[Opening DATA RECORDS section]

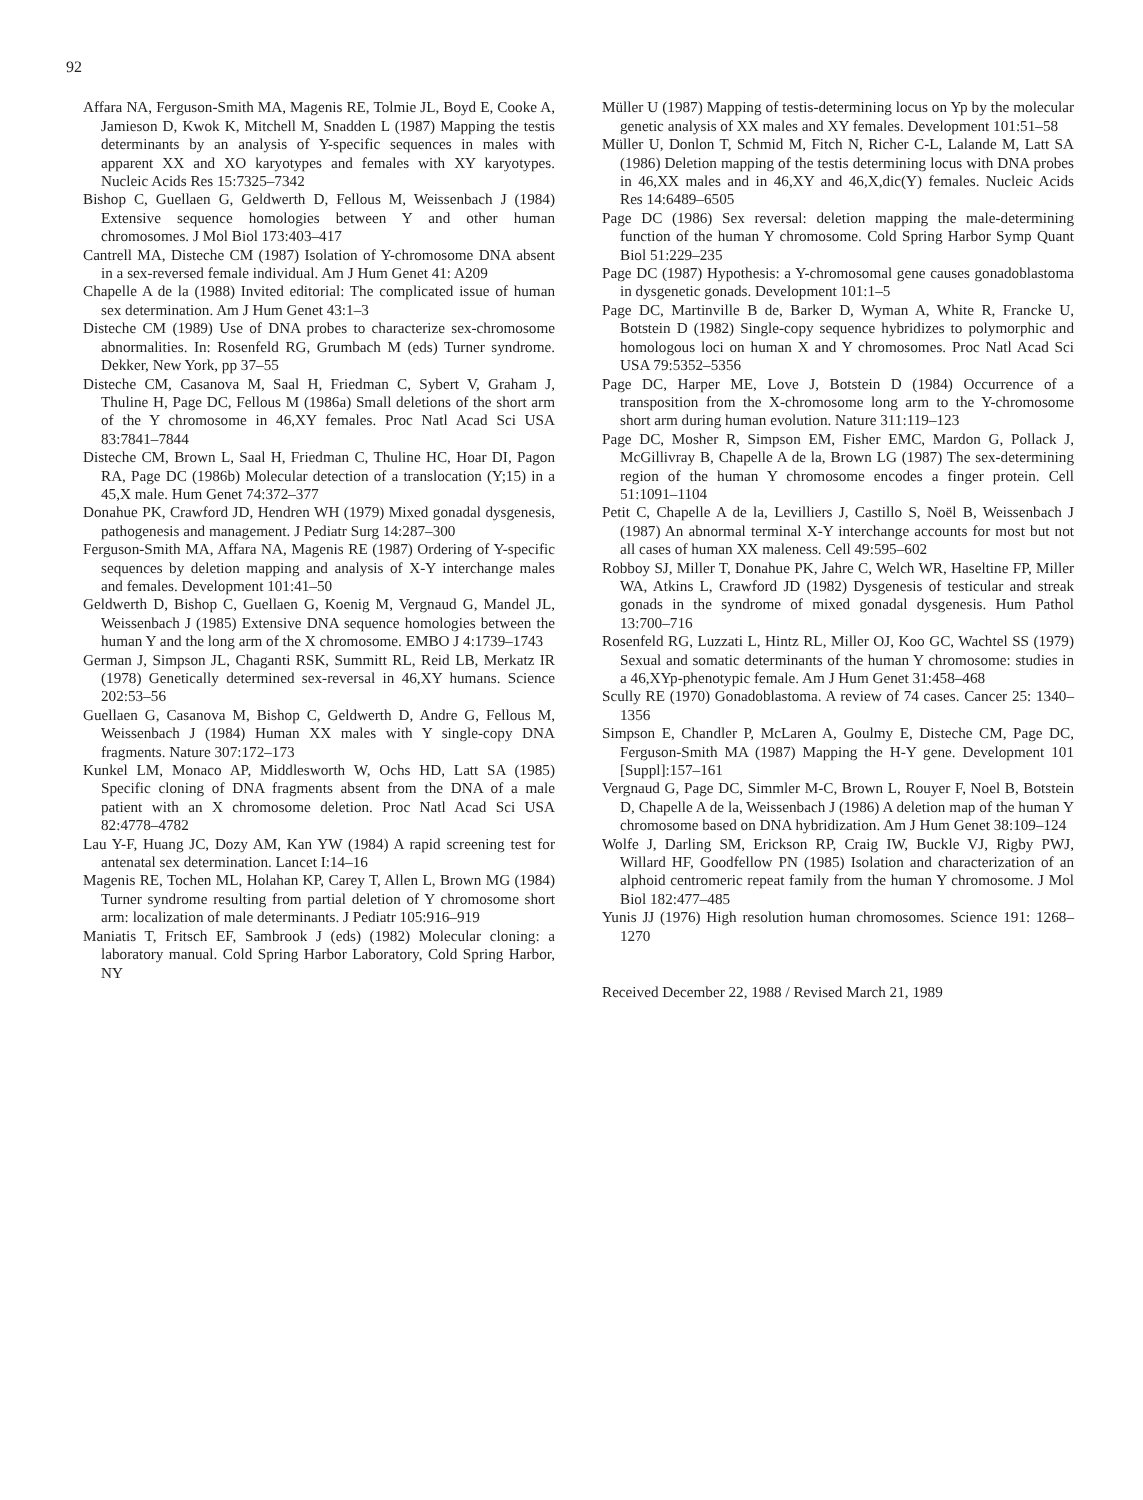92
Affara NA, Ferguson-Smith MA, Magenis RE, Tolmie JL, Boyd E, Cooke A, Jamieson D, Kwok K, Mitchell M, Snadden L (1987) Mapping the testis determinants by an analysis of Y-specific sequences in males with apparent XX and XO karyotypes and females with XY karyotypes. Nucleic Acids Res 15:7325–7342
Bishop C, Guellaen G, Geldwerth D, Fellous M, Weissenbach J (1984) Extensive sequence homologies between Y and other human chromosomes. J Mol Biol 173:403–417
Cantrell MA, Disteche CM (1987) Isolation of Y-chromosome DNA absent in a sex-reversed female individual. Am J Hum Genet 41: A209
Chapelle A de la (1988) Invited editorial: The complicated issue of human sex determination. Am J Hum Genet 43:1–3
Disteche CM (1989) Use of DNA probes to characterize sex-chromosome abnormalities. In: Rosenfeld RG, Grumbach M (eds) Turner syndrome. Dekker, New York, pp 37–55
Disteche CM, Casanova M, Saal H, Friedman C, Sybert V, Graham J, Thuline H, Page DC, Fellous M (1986a) Small deletions of the short arm of the Y chromosome in 46,XY females. Proc Natl Acad Sci USA 83:7841–7844
Disteche CM, Brown L, Saal H, Friedman C, Thuline HC, Hoar DI, Pagon RA, Page DC (1986b) Molecular detection of a translocation (Y;15) in a 45,X male. Hum Genet 74:372–377
Donahue PK, Crawford JD, Hendren WH (1979) Mixed gonadal dysgenesis, pathogenesis and management. J Pediatr Surg 14:287–300
Ferguson-Smith MA, Affara NA, Magenis RE (1987) Ordering of Y-specific sequences by deletion mapping and analysis of X-Y interchange males and females. Development 101:41–50
Geldwerth D, Bishop C, Guellaen G, Koenig M, Vergnaud G, Mandel JL, Weissenbach J (1985) Extensive DNA sequence homologies between the human Y and the long arm of the X chromosome. EMBO J 4:1739–1743
German J, Simpson JL, Chaganti RSK, Summitt RL, Reid LB, Merkatz IR (1978) Genetically determined sex-reversal in 46,XY humans. Science 202:53–56
Guellaen G, Casanova M, Bishop C, Geldwerth D, Andre G, Fellous M, Weissenbach J (1984) Human XX males with Y single-copy DNA fragments. Nature 307:172–173
Kunkel LM, Monaco AP, Middlesworth W, Ochs HD, Latt SA (1985) Specific cloning of DNA fragments absent from the DNA of a male patient with an X chromosome deletion. Proc Natl Acad Sci USA 82:4778–4782
Lau Y-F, Huang JC, Dozy AM, Kan YW (1984) A rapid screening test for antenatal sex determination. Lancet I:14–16
Magenis RE, Tochen ML, Holahan KP, Carey T, Allen L, Brown MG (1984) Turner syndrome resulting from partial deletion of Y chromosome short arm: localization of male determinants. J Pediatr 105:916–919
Maniatis T, Fritsch EF, Sambrook J (eds) (1982) Molecular cloning: a laboratory manual. Cold Spring Harbor Laboratory, Cold Spring Harbor, NY
Müller U (1987) Mapping of testis-determining locus on Yp by the molecular genetic analysis of XX males and XY females. Development 101:51–58
Müller U, Donlon T, Schmid M, Fitch N, Richer C-L, Lalande M, Latt SA (1986) Deletion mapping of the testis determining locus with DNA probes in 46,XX males and in 46,XY and 46,X,dic(Y) females. Nucleic Acids Res 14:6489–6505
Page DC (1986) Sex reversal: deletion mapping the male-determining function of the human Y chromosome. Cold Spring Harbor Symp Quant Biol 51:229–235
Page DC (1987) Hypothesis: a Y-chromosomal gene causes gonadoblastoma in dysgenetic gonads. Development 101:1–5
Page DC, Martinville B de, Barker D, Wyman A, White R, Francke U, Botstein D (1982) Single-copy sequence hybridizes to polymorphic and homologous loci on human X and Y chromosomes. Proc Natl Acad Sci USA 79:5352–5356
Page DC, Harper ME, Love J, Botstein D (1984) Occurrence of a transposition from the X-chromosome long arm to the Y-chromosome short arm during human evolution. Nature 311:119–123
Page DC, Mosher R, Simpson EM, Fisher EMC, Mardon G, Pollack J, McGillivray B, Chapelle A de la, Brown LG (1987) The sex-determining region of the human Y chromosome encodes a finger protein. Cell 51:1091–1104
Petit C, Chapelle A de la, Levilliers J, Castillo S, Noël B, Weissenbach J (1987) An abnormal terminal X-Y interchange accounts for most but not all cases of human XX maleness. Cell 49:595–602
Robboy SJ, Miller T, Donahue PK, Jahre C, Welch WR, Haseltine FP, Miller WA, Atkins L, Crawford JD (1982) Dysgenesis of testicular and streak gonads in the syndrome of mixed gonadal dysgenesis. Hum Pathol 13:700–716
Rosenfeld RG, Luzzati L, Hintz RL, Miller OJ, Koo GC, Wachtel SS (1979) Sexual and somatic determinants of the human Y chromosome: studies in a 46,XYp-phenotypic female. Am J Hum Genet 31:458–468
Scully RE (1970) Gonadoblastoma. A review of 74 cases. Cancer 25: 1340–1356
Simpson E, Chandler P, McLaren A, Goulmy E, Disteche CM, Page DC, Ferguson-Smith MA (1987) Mapping the H-Y gene. Development 101 [Suppl]:157–161
Vergnaud G, Page DC, Simmler M-C, Brown L, Rouyer F, Noel B, Botstein D, Chapelle A de la, Weissenbach J (1986) A deletion map of the human Y chromosome based on DNA hybridization. Am J Hum Genet 38:109–124
Wolfe J, Darling SM, Erickson RP, Craig IW, Buckle VJ, Rigby PWJ, Willard HF, Goodfellow PN (1985) Isolation and characterization of an alphoid centromeric repeat family from the human Y chromosome. J Mol Biol 182:477–485
Yunis JJ (1976) High resolution human chromosomes. Science 191: 1268–1270
Received December 22, 1988 / Revised March 21, 1989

[Closing DATA RECORDS section]

Copy the records above precisely, and leave every image out of the copy.

92
Affara NA, Ferguson-Smith MA, Magenis RE, Tolmie JL, Boyd E, Cooke A, Jamieson D, Kwok K, Mitchell M, Snadden L (1987) Mapping the testis determinants by an analysis of Y-specific sequences in males with apparent XX and XO karyotypes and females with XY karyotypes. Nucleic Acids Res 15:7325–7342
Bishop C, Guellaen G, Geldwerth D, Fellous M, Weissenbach J (1984) Extensive sequence homologies between Y and other human chromosomes. J Mol Biol 173:403–417
Cantrell MA, Disteche CM (1987) Isolation of Y-chromosome DNA absent in a sex-reversed female individual. Am J Hum Genet 41: A209
Chapelle A de la (1988) Invited editorial: The complicated issue of human sex determination. Am J Hum Genet 43:1–3
Disteche CM (1989) Use of DNA probes to characterize sex-chromosome abnormalities. In: Rosenfeld RG, Grumbach M (eds) Turner syndrome. Dekker, New York, pp 37–55
Disteche CM, Casanova M, Saal H, Friedman C, Sybert V, Graham J, Thuline H, Page DC, Fellous M (1986a) Small deletions of the short arm of the Y chromosome in 46,XY females. Proc Natl Acad Sci USA 83:7841–7844
Disteche CM, Brown L, Saal H, Friedman C, Thuline HC, Hoar DI, Pagon RA, Page DC (1986b) Molecular detection of a translocation (Y;15) in a 45,X male. Hum Genet 74:372–377
Donahue PK, Crawford JD, Hendren WH (1979) Mixed gonadal dysgenesis, pathogenesis and management. J Pediatr Surg 14:287–300
Ferguson-Smith MA, Affara NA, Magenis RE (1987) Ordering of Y-specific sequences by deletion mapping and analysis of X-Y interchange males and females. Development 101:41–50
Geldwerth D, Bishop C, Guellaen G, Koenig M, Vergnaud G, Mandel JL, Weissenbach J (1985) Extensive DNA sequence homologies between the human Y and the long arm of the X chromosome. EMBO J 4:1739–1743
German J, Simpson JL, Chaganti RSK, Summitt RL, Reid LB, Merkatz IR (1978) Genetically determined sex-reversal in 46,XY humans. Science 202:53–56
Guellaen G, Casanova M, Bishop C, Geldwerth D, Andre G, Fellous M, Weissenbach J (1984) Human XX males with Y single-copy DNA fragments. Nature 307:172–173
Kunkel LM, Monaco AP, Middlesworth W, Ochs HD, Latt SA (1985) Specific cloning of DNA fragments absent from the DNA of a male patient with an X chromosome deletion. Proc Natl Acad Sci USA 82:4778–4782
Lau Y-F, Huang JC, Dozy AM, Kan YW (1984) A rapid screening test for antenatal sex determination. Lancet I:14–16
Magenis RE, Tochen ML, Holahan KP, Carey T, Allen L, Brown MG (1984) Turner syndrome resulting from partial deletion of Y chromosome short arm: localization of male determinants. J Pediatr 105:916–919
Maniatis T, Fritsch EF, Sambrook J (eds) (1982) Molecular cloning: a laboratory manual. Cold Spring Harbor Laboratory, Cold Spring Harbor, NY
Müller U (1987) Mapping of testis-determining locus on Yp by the molecular genetic analysis of XX males and XY females. Development 101:51–58
Müller U, Donlon T, Schmid M, Fitch N, Richer C-L, Lalande M, Latt SA (1986) Deletion mapping of the testis determining locus with DNA probes in 46,XX males and in 46,XY and 46,X,dic(Y) females. Nucleic Acids Res 14:6489–6505
Page DC (1986) Sex reversal: deletion mapping the male-determining function of the human Y chromosome. Cold Spring Harbor Symp Quant Biol 51:229–235
Page DC (1987) Hypothesis: a Y-chromosomal gene causes gonadoblastoma in dysgenetic gonads. Development 101:1–5
Page DC, Martinville B de, Barker D, Wyman A, White R, Francke U, Botstein D (1982) Single-copy sequence hybridizes to polymorphic and homologous loci on human X and Y chromosomes. Proc Natl Acad Sci USA 79:5352–5356
Page DC, Harper ME, Love J, Botstein D (1984) Occurrence of a transposition from the X-chromosome long arm to the Y-chromosome short arm during human evolution. Nature 311:119–123
Page DC, Mosher R, Simpson EM, Fisher EMC, Mardon G, Pollack J, McGillivray B, Chapelle A de la, Brown LG (1987) The sex-determining region of the human Y chromosome encodes a finger protein. Cell 51:1091–1104
Petit C, Chapelle A de la, Levilliers J, Castillo S, Noël B, Weissenbach J (1987) An abnormal terminal X-Y interchange accounts for most but not all cases of human XX maleness. Cell 49:595–602
Robboy SJ, Miller T, Donahue PK, Jahre C, Welch WR, Haseltine FP, Miller WA, Atkins L, Crawford JD (1982) Dysgenesis of testicular and streak gonads in the syndrome of mixed gonadal dysgenesis. Hum Pathol 13:700–716
Rosenfeld RG, Luzzati L, Hintz RL, Miller OJ, Koo GC, Wachtel SS (1979) Sexual and somatic determinants of the human Y chromosome: studies in a 46,XYp-phenotypic female. Am J Hum Genet 31:458–468
Scully RE (1970) Gonadoblastoma. A review of 74 cases. Cancer 25: 1340–1356
Simpson E, Chandler P, McLaren A, Goulmy E, Disteche CM, Page DC, Ferguson-Smith MA (1987) Mapping the H-Y gene. Development 101 [Suppl]:157–161
Vergnaud G, Page DC, Simmler M-C, Brown L, Rouyer F, Noel B, Botstein D, Chapelle A de la, Weissenbach J (1986) A deletion map of the human Y chromosome based on DNA hybridization. Am J Hum Genet 38:109–124
Wolfe J, Darling SM, Erickson RP, Craig IW, Buckle VJ, Rigby PWJ, Willard HF, Goodfellow PN (1985) Isolation and characterization of an alphoid centromeric repeat family from the human Y chromosome. J Mol Biol 182:477–485
Yunis JJ (1976) High resolution human chromosomes. Science 191: 1268–1270
Received December 22, 1988 / Revised March 21, 1989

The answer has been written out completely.